The Human Services Resource Center and Student Sustainability Initiative aim to reduce student hunger with “One Snap, Get SNAP.”

On January 19th, 2018,  over the course of four hours, 53  students, in both graduate and undergraduate studies, filtered through to begin their applications for SNAP benefits, otherwise known as food stamps. Application processes can be intimidating. As we heard from one student, “I’ve attempted to apply before but never completed the application due to not being sure about some of the answers.” To help with the application process three SNAP experts from the OSU Extension SNAP Outreach team and the Oregon Department of Human Services were on hand to assist as needed. Staff had both paper applications, and provided laptops so students can complete the online application if that was their preference. 

A student is seated at a computer, an adult looks over her shoulder pointing at the screen to help her get SNAP benefits.
A DHS representative helps a student apply for SNAP benefits.

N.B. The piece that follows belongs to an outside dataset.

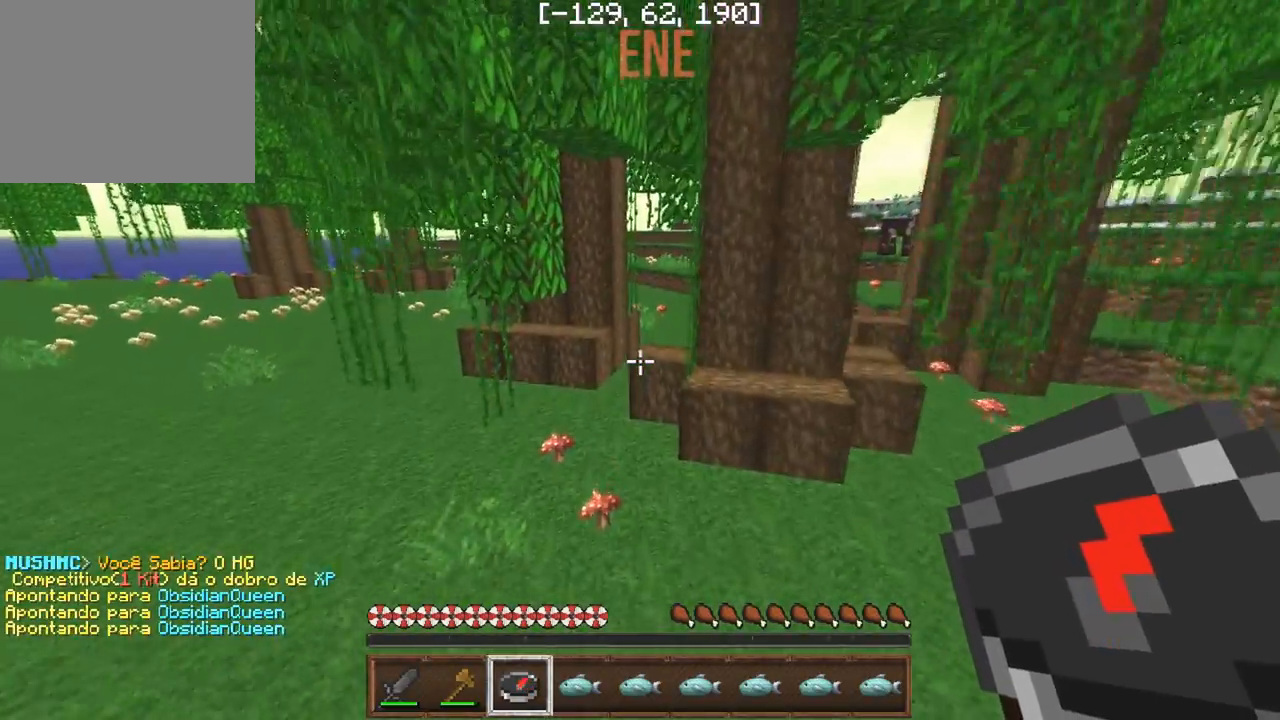
{"keys": ["w"], "events": [[117, "a", "up"]]}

Roughly 36% of OSU students reported not having enough financial resources on the 2017 Campus Inclusivity Survey. While the average student attending the event applied for benefits only for themselves, at least 5 students who responded to our follow-up survey applied for benefits for a household of two or more people. One student shared through the survey: “This was such a helpful event. I kept on putting off doing the paperwork and was worried I wouldn’t get benefits. Any questions I had were answered and I don’t have to worry as much.” Eligibility qualifications for students can be confusing, so having staff available to assist was key to the successful event. 

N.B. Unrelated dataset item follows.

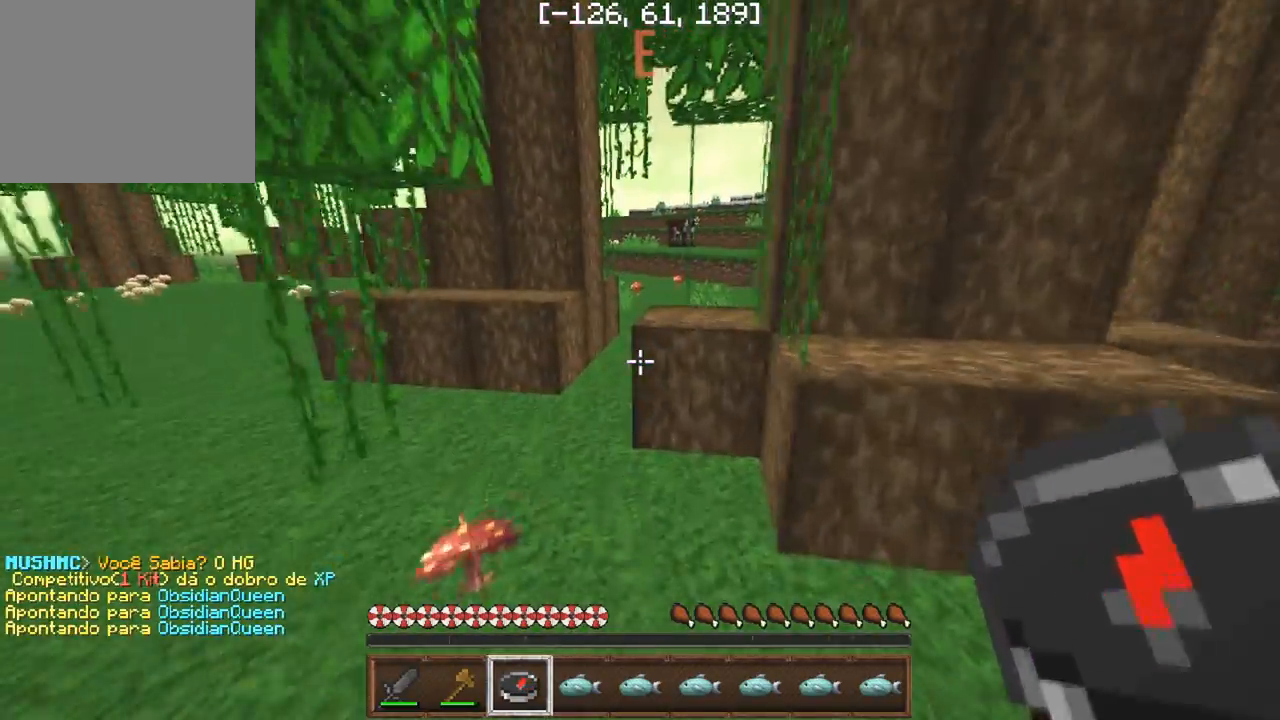
{"keys": ["w"], "events": []}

Food was provided at the event, and 323 KIND granola bars were distributed, each affixed with stickers promoting event details prior to the 19th.  An important  value of the HSRC is abundance of resources, especially in regard to food. The HSRC sees the need many students experience in the form of increased Food Assistance Application numbers. Increased attendance at the multiple monthly food pantry nights at Avery Lodge, and term by term growth of the Textbook Lending Program also illustrate the growing need of students. Providing food at the event ensured that everyone who came by, at least got to eat lunch for the day.

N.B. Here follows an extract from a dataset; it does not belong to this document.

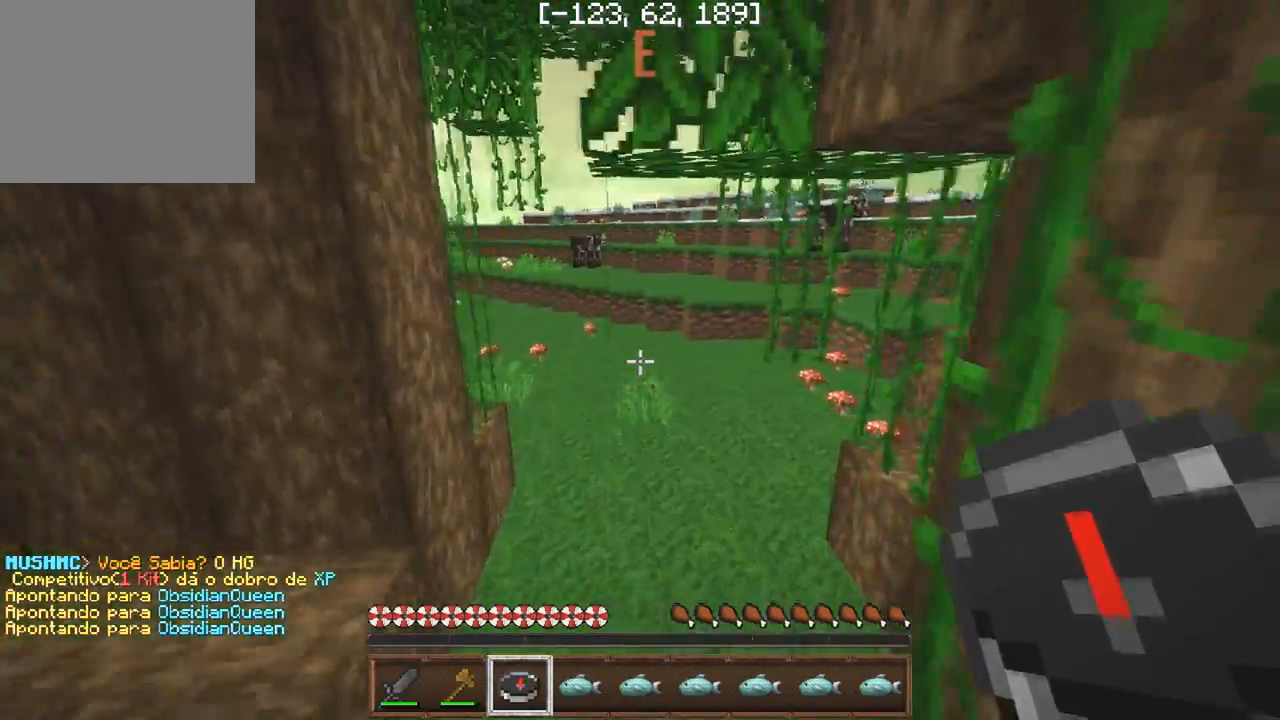
{"keys": ["w"], "events": []}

Through the efforts of the HSRC and SSI, the students who attended “One Snap, Get SNAP” could, combined, receive upwards of $50,000 in grocery money over the course of the next six months (approximately $157 per month per person, though individuals could be eligible for up to $189 per month and those with families or dependents could see even more). While not a permanent fix to student hunger, programming and outreach for SNAP benefits helps provide students with resources that better allow them to focus on school.  Providing access to these community resources on campus, where students spend a lot of their time, helps make the process for applying for SNAP benefits easier. When students aren’t worried about where their next meal is coming from they are better able to concentrate on school and make the most of their education, further enriching themselves and their communities.